Storey et al. (2004) showed that a small modification of the Storey-BH procedure controls FDR at level \(q\) under independent \(p\)-values.

Proposition 30.6 The Storey-BH procedure with \[ \hat \pi_\lambda^+ = \frac{1 + |\{j: p_j > \lambda\}|}{m(1-\lambda)} \] instead of \(\hat \pi_\lambda\) controls FDR at level \(q\) under independent \(p\)-values.

Note that the Storey-BH procedure is less resilient to \(p\)-value dependency than the BH procedure.

30.3.3 False discovery exceedance control

Controlling the mean of the FDP (i.e., the FDR), does not guarantee that the FDP will not substantially exceed the nominal level for a given realization of the \(p\)-values. To address this, the stricter false discovery exceedance (FDX) criterion was proposed (Guo and Romano, 2005).

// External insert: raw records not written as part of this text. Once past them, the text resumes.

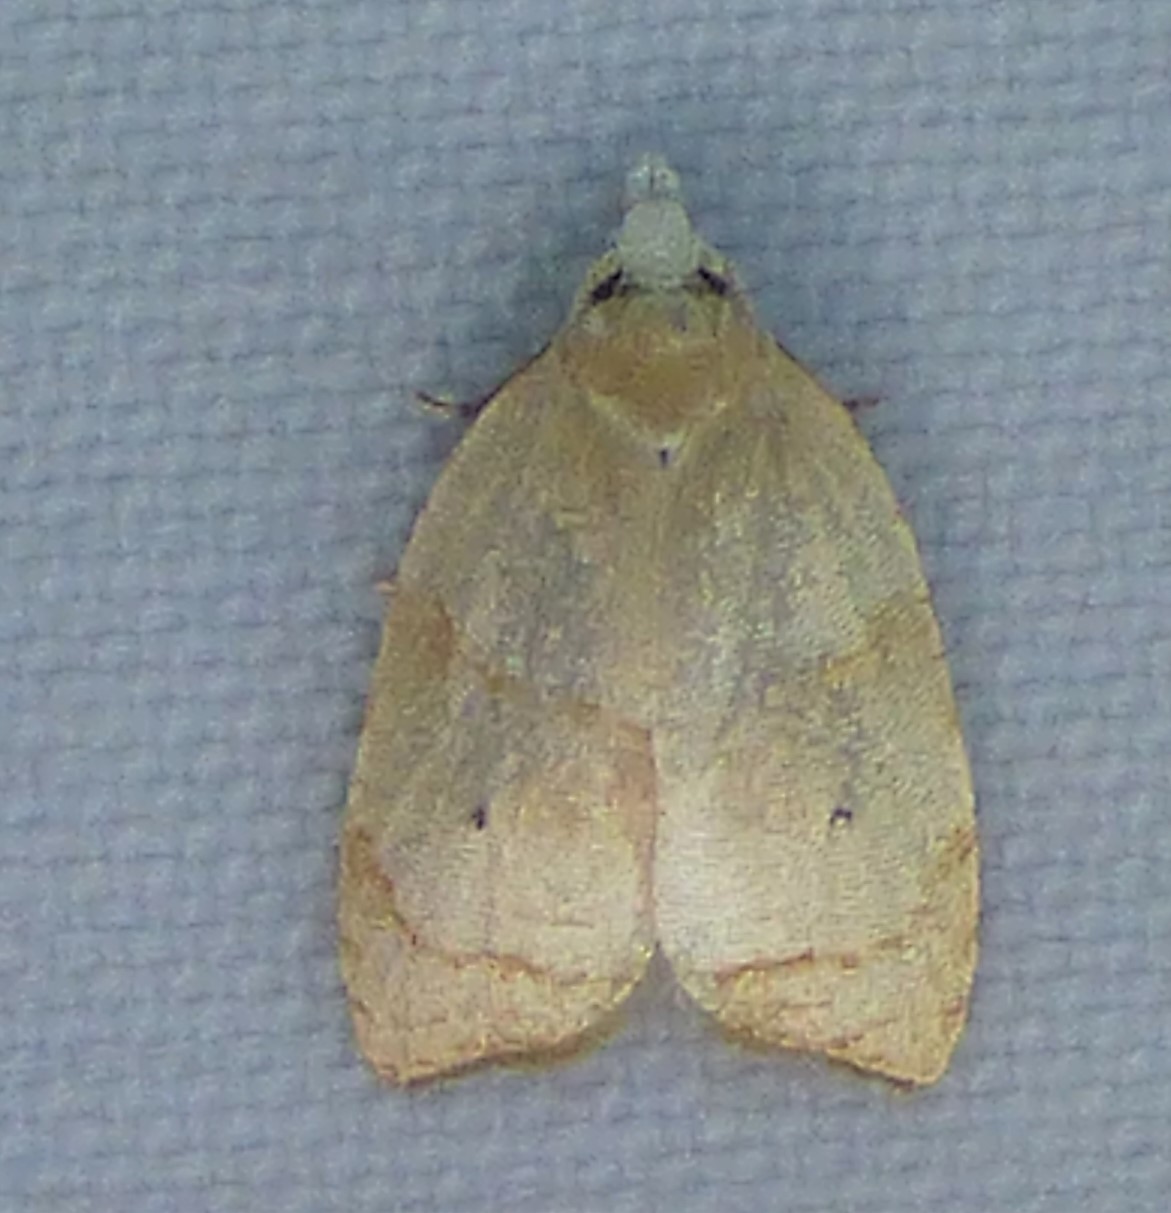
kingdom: Animalia
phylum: Arthropoda
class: Insecta
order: Lepidoptera
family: Tortricidae
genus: Coelostathma
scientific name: Coelostathma discopunctana
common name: Batman moth
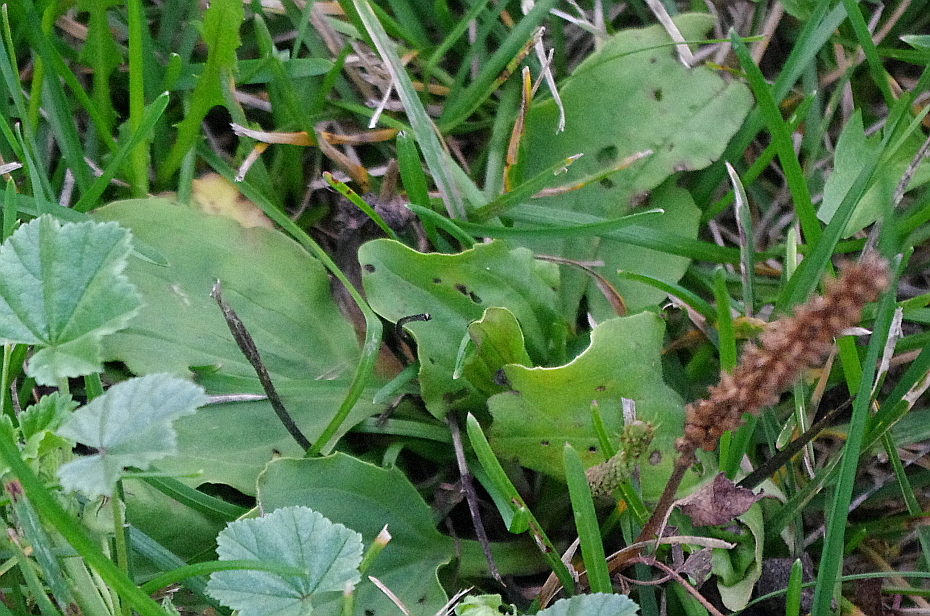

Definition 30.2 The false discovery exceedance (FDX) of a multiple testing procedure with respect to threshold \(\gamma \in (0,1)\) is the probability that the FDP exceeds this threshold: \[ \text{FDX}_\gamma \equiv \mathbb P[\text{FDP}(\hat S) > \gamma]. \] A procedure controls the FDX with threshold \(\gamma\) at level \(\alpha\) if \(\text{FDX}_\gamma \leq \alpha\).

A simple way to control the FDX is to apply the BH procedure with a more stringent FDR level of \(\gamma \alpha\).

Proposition 30.7 Under independence or PRDS on \(\mathcal H_0\), the BH procedure targeting FDR level \(\gamma \alpha\) controls the FDX with threshold \(\gamma\) at level \(\alpha\).

Proof. Markov’s inequality allows us to bound the FDX in terms of the FDR.

\[ \text{FDX}_\gamma \equiv \mathbb P[\text{FDP}(\hat S) > \gamma] \leq \frac{\mathbb E[\text{FDP}(\hat S)]}{\gamma} \equiv \frac 1 \gamma \text{FDR}. \] Given independent or PRDS \(p\)-values, Proposition 30.2 and Proposition 30.3 guarantee that \(\text{FDR} \leq \gamma \alpha\), which implies \(\text{FDX}_\gamma \leq \alpha\).